We have a 2005 25rss. Our floor vents must be a bit more shallow than other models. We found a site online that sells "low drop" vent registers (USAhardware.com) but their website doesn't indicate if they are metal or plastic - will give them a call. I heard some folks had problems with the plastic ones "melting".

Thanks for all the info.


----------



## GlenninTexas (Aug 11, 2004)

If all you want to do is cover the vents when not in use, you might consider the magnetic vent covers and just leave the existing vents in place. You can buy them at WalMart for a buck apiece.

Regards, Glenn


----------



## Scoutr2 (Aug 21, 2006)

Lmbevard said:


> Found some at Menards that had a sliding plastic grill plate instead of a louver. Put them in the Kitchen and Living area and left the regular one in the bedroom so that I can force more hot air up there. Nice thing is that the new ones are heavy enough that they stay in placed with out having to screw them down so that when things get dropped down there we can get it easily.

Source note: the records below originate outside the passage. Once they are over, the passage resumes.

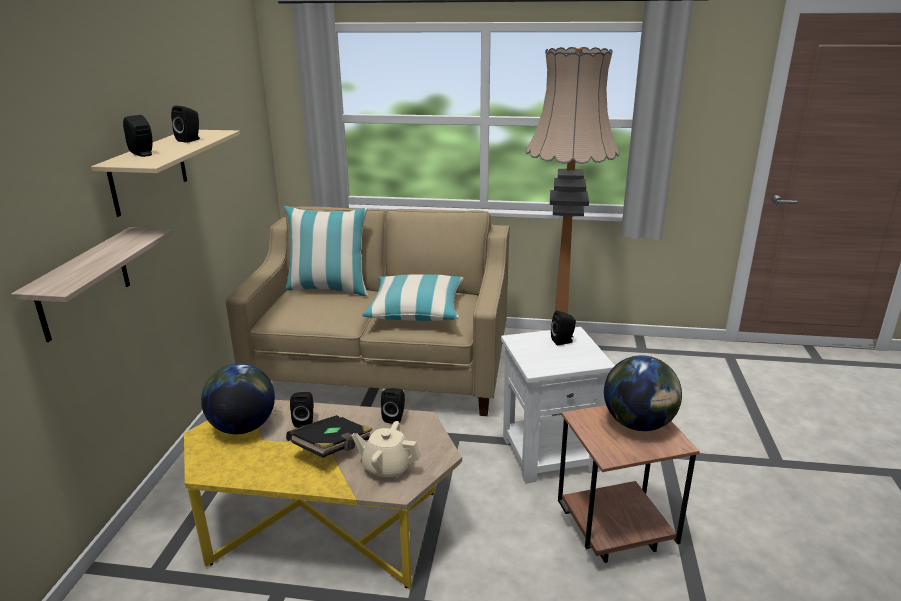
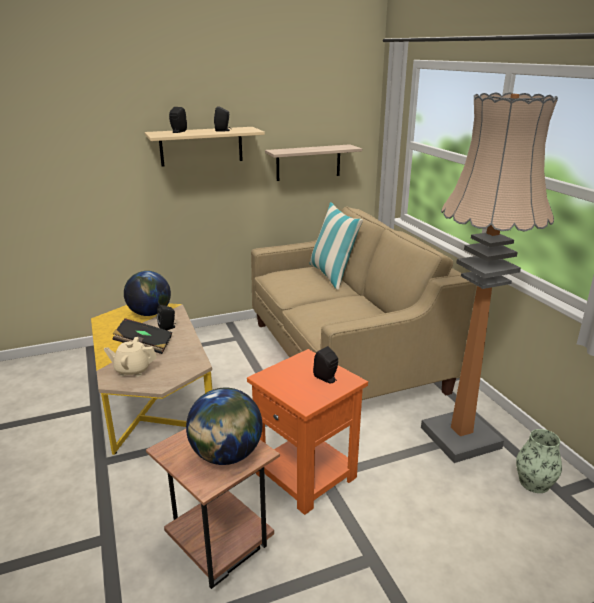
camera: 60 degrees right, 0 degrees up
(84, 284) = (122, 196): shelf -> shelf (308, 162)
(387, 468) = (133, 370): beige teapot -> beige teapot turned 75 degrees counterclockwise
(395, 417) = (193, 354): black speaker -> none
(416, 310) = (335, 311): pillow -> none
(550, 453) = (307, 476): white side table -> orange side table
(626, 355) = (534, 482): none -> vase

X2. I bought some nice brushed metal one's at Lowe's, and they, too, had plastic louvres. Notice I said, "Had."

The the first vent upstream from the furnace melted. Not 'liquidy' melted, but I smelled it and the plastic was all mis-shapen. They wouldn't move and everything came apart when I forced them.

The next one upstream from that also eventually warped, but not as bad.

If you can find some that are all metal, then go for it. Or wait and see if you have any problems with the plastic/metal ones. The worst that can happen is like mine. Nice looking, but not able to open and close them.

Mike


----------